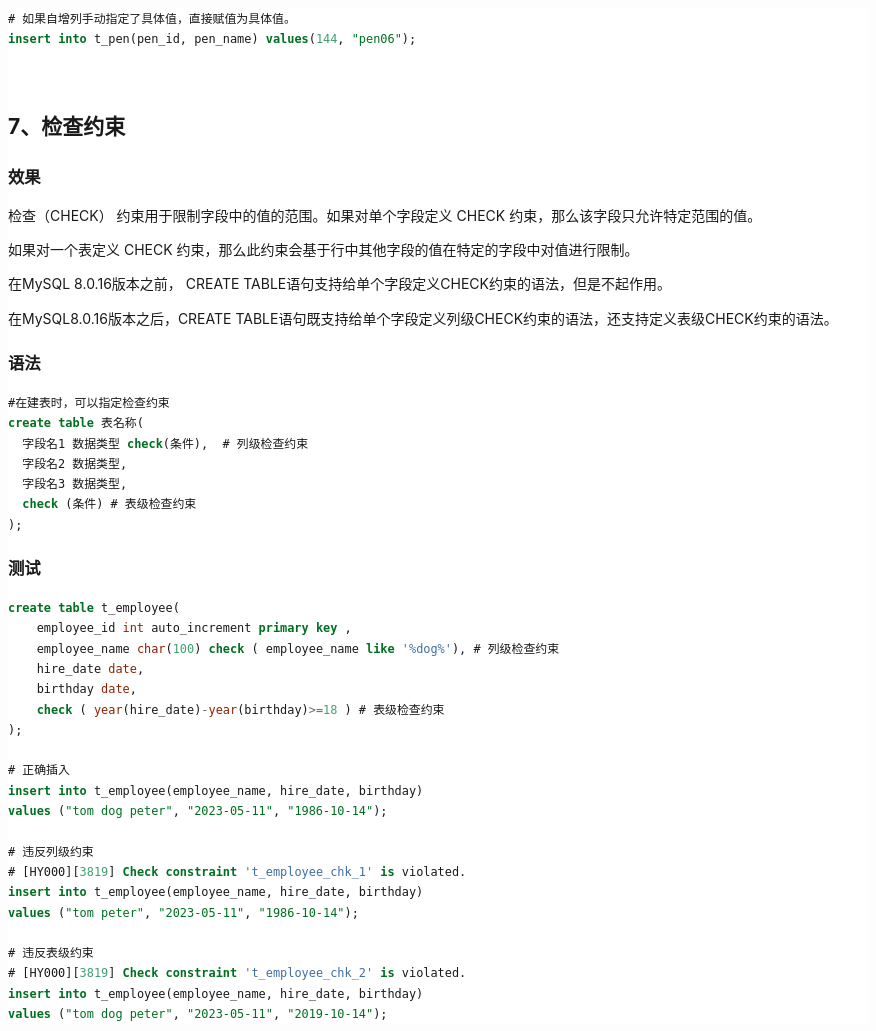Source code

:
 ```sql
# 如果自增列手动指定了具体值，直接赋值为具体值。  
insert into t_pen(pen_id, pen_name) values(144, "pen06");
```

<br/>

## 7、检查约束

### 效果

<p>检查（CHECK） 约束用于限制字段中的值的范围。如果对单个字段定义 CHECK 约束，那么该字段只允许特定范围的值。</p>

<p>如果对一个表定义 CHECK 约束，那么此约束会基于行中其他字段的值在特定的字段中对值进行限制。</p>

<p>在MySQL 8.0.16版本之前， CREATE TABLE语句支持给单个字段定义CHECK约束的语法，但是不起作用。</p>

<p>在MySQL8.0.16版本之后，CREATE TABLE语句既支持给单个字段定义列级CHECK约束的语法，还支持定义表级CHECK约束的语法。</p>

### 语法

```sql
#在建表时，可以指定检查约束
create table 表名称(
  字段名1 数据类型 check(条件),  # 列级检查约束
  字段名2 数据类型,
  字段名3 数据类型,
  check (条件) # 表级检查约束
);
```

### 测试

```sql
create table t_employee(  
    employee_id int auto_increment primary key ,  
    employee_name char(100) check ( employee_name like '%dog%'), # 列级检查约束  
    hire_date date,  
    birthday date,  
    check ( year(hire_date)-year(birthday)>=18 ) # 表级检查约束  
);  
  
# 正确插入  
insert into t_employee(employee_name, hire_date, birthday)  
values ("tom dog peter", "2023-05-11", "1986-10-14");  
  
# 违反列级约束  
# [HY000][3819] Check constraint 't_employee_chk_1' is violated.  
insert into t_employee(employee_name, hire_date, birthday)  
values ("tom peter", "2023-05-11", "1986-10-14");  
  
# 违反表级约束  
# [HY000][3819] Check constraint 't_employee_chk_2' is violated.  
insert into t_employee(employee_name, hire_date, birthday)  
values ("tom dog peter", "2023-05-11", "2019-10-14");
```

○ ○ ○

— EXERCISE AIM —
Filter the records above down to the lines containing "列级检查约束".

— PROBLEM SOLUTION —
  字段名1 数据类型 check(条件),  # 列级检查约束
    employee_name char(100) check ( employee_name like '%dog%'), # 列级检查约束  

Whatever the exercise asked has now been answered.